Does anyone reading this remember picking up the Punk O Rama 2 compilation back in the mid 90s, and not recognizing the band playing track number 3, "Cashed In"? This was my first introduction to Pulley, and I'm guessing as well to many other people who for many years have followed the melodic hardcore style of skate punk that was made popular by the bands in Epitaph and Fat. In those days, the vast majority of the bands on Epitaph fit into that mold, and even though the band has continued to put out consistently solid releases, none of their albums elicited such a strong and positive reaction out of me as Matters did. This has barely left my CD player for the last month - this shit is catchy as hell. Whether this is due to having a shortage of this style of music these days, I don't know. All I know is that Pulley's latest album just plain rips.
Matters is an album that grabs you by the neck from the first song and doesn't let go until the very end. With the exception of a slow and slightly odd (at least for Pulley) acoustic closing song, there is no slowing down here. "Looking Back," "I Remember," and "Huber Breeze" are a few of the album's best examples of the band keeping it in high gear at 500mph, the latter two featuring some particularly impressive guitar work. One of my favorite tracks is "Insects Destroy," which has a decidedly Bad Religion feel to it. It's a little slower, and the fact that this song deals with societal issues and is one of the album's more serious tracks, further accentuates that comparison. If you're a fan of a band harmonizing, you're in for a real treat as these songs are chock full of fresh sounding harmonies. And who could resist the chorus in "Poltergeist?"
Matt Hyde (whose credits include Slayer, Sum 41, and No Doubt) did a superb job production wise. None of Pulley's previous recordings have sounded as crisp and urgent as Matters does. Scott did a terrific job with his vocals, sounding with more conviction and passion than every before, while Mike and Jim's dual guitar attack effortlessly carry the melodies. The rhythm section has to be one of the album's main assets, with the drumming especially achieving a level of precision not often attained anymore.
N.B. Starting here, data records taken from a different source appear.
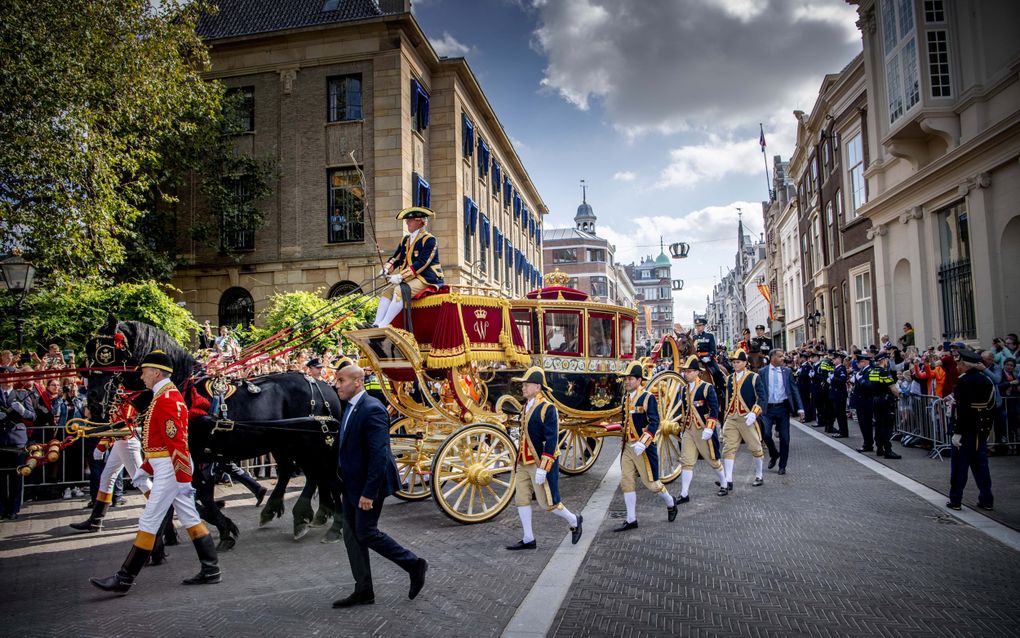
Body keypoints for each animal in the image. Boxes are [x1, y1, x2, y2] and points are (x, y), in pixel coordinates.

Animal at [85, 316, 340, 551]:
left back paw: (306, 514)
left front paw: (225, 529)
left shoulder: (193, 454)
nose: (93, 399)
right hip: (283, 442)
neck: (181, 389)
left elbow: (199, 494)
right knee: (299, 471)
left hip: (306, 441)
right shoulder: (193, 455)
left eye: (105, 352)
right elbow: (193, 495)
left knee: (316, 473)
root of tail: (323, 386)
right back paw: (283, 509)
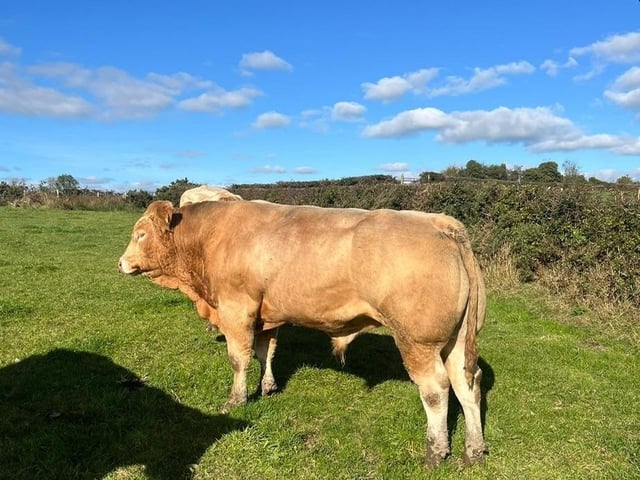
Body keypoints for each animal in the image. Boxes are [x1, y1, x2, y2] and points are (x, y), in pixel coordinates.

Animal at [118, 199, 487, 467]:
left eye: (140, 234)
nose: (120, 263)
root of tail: (440, 223)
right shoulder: (266, 316)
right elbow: (265, 352)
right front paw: (267, 387)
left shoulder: (237, 310)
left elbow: (239, 358)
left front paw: (236, 400)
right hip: (454, 341)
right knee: (467, 384)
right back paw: (474, 450)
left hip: (417, 340)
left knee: (436, 390)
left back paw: (436, 452)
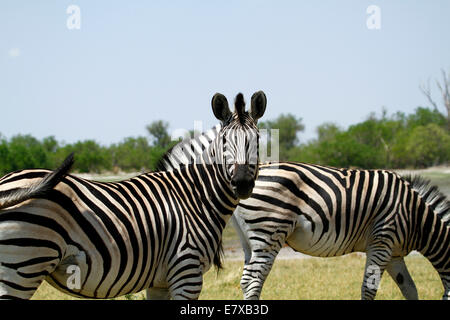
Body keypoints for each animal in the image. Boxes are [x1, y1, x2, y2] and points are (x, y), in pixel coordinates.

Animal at [0, 90, 268, 300]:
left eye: (257, 140)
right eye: (224, 142)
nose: (242, 183)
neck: (193, 196)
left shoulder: (160, 282)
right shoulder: (186, 272)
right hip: (21, 268)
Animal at [157, 124, 450, 298]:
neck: (416, 216)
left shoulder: (394, 254)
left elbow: (409, 288)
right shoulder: (383, 240)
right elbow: (369, 288)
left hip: (249, 239)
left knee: (246, 279)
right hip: (269, 231)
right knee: (252, 279)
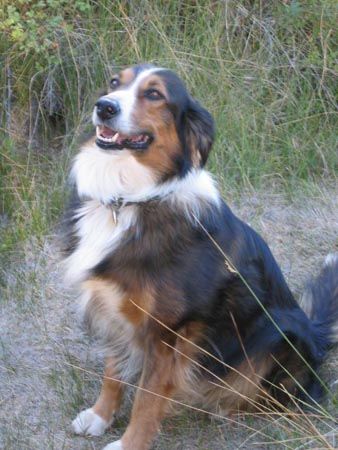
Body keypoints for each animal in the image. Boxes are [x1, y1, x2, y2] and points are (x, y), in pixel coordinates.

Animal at [62, 64, 338, 450]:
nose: (104, 107)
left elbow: (147, 399)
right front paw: (101, 416)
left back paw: (226, 404)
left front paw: (130, 443)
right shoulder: (114, 308)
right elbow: (113, 372)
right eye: (115, 83)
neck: (134, 198)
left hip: (282, 335)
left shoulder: (168, 332)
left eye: (154, 94)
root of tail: (315, 333)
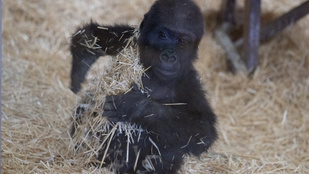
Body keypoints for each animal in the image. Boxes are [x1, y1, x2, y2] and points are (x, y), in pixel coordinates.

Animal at [71, 0, 218, 173]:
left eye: (182, 41)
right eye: (163, 35)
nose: (169, 56)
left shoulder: (188, 83)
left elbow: (202, 130)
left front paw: (134, 106)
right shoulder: (129, 38)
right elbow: (93, 36)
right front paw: (82, 62)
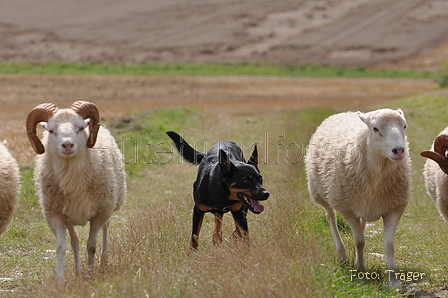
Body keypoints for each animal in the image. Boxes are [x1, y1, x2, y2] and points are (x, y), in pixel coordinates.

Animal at [25, 100, 126, 284]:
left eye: (80, 128)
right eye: (51, 130)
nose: (67, 145)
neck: (71, 175)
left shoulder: (99, 213)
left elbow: (91, 245)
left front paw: (90, 275)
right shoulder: (56, 215)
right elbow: (62, 247)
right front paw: (60, 280)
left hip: (110, 203)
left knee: (106, 229)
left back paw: (103, 262)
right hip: (69, 215)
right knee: (74, 241)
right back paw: (78, 272)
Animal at [304, 107, 410, 284]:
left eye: (404, 126)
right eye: (375, 129)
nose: (399, 151)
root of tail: (344, 112)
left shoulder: (394, 208)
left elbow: (389, 246)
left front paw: (393, 280)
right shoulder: (347, 209)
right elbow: (359, 241)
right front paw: (361, 271)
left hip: (363, 203)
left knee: (362, 225)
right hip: (322, 193)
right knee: (330, 216)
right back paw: (342, 254)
This record also includes an enhanced version with some home movies and a couple of videos, so all you downloaders have an incentive to purchase this. Fans of Lagwagon, Bad Religion, Ten Foot Pole, and No Use for a Name will find much to cherish in this album, but to anyone who wants to hear a really solid punk rock album without any sugary qualities should get their hands on Matters. Between this and the upcoming Bad Religion album, Epitaph looks to have a great 2004 ahead of them.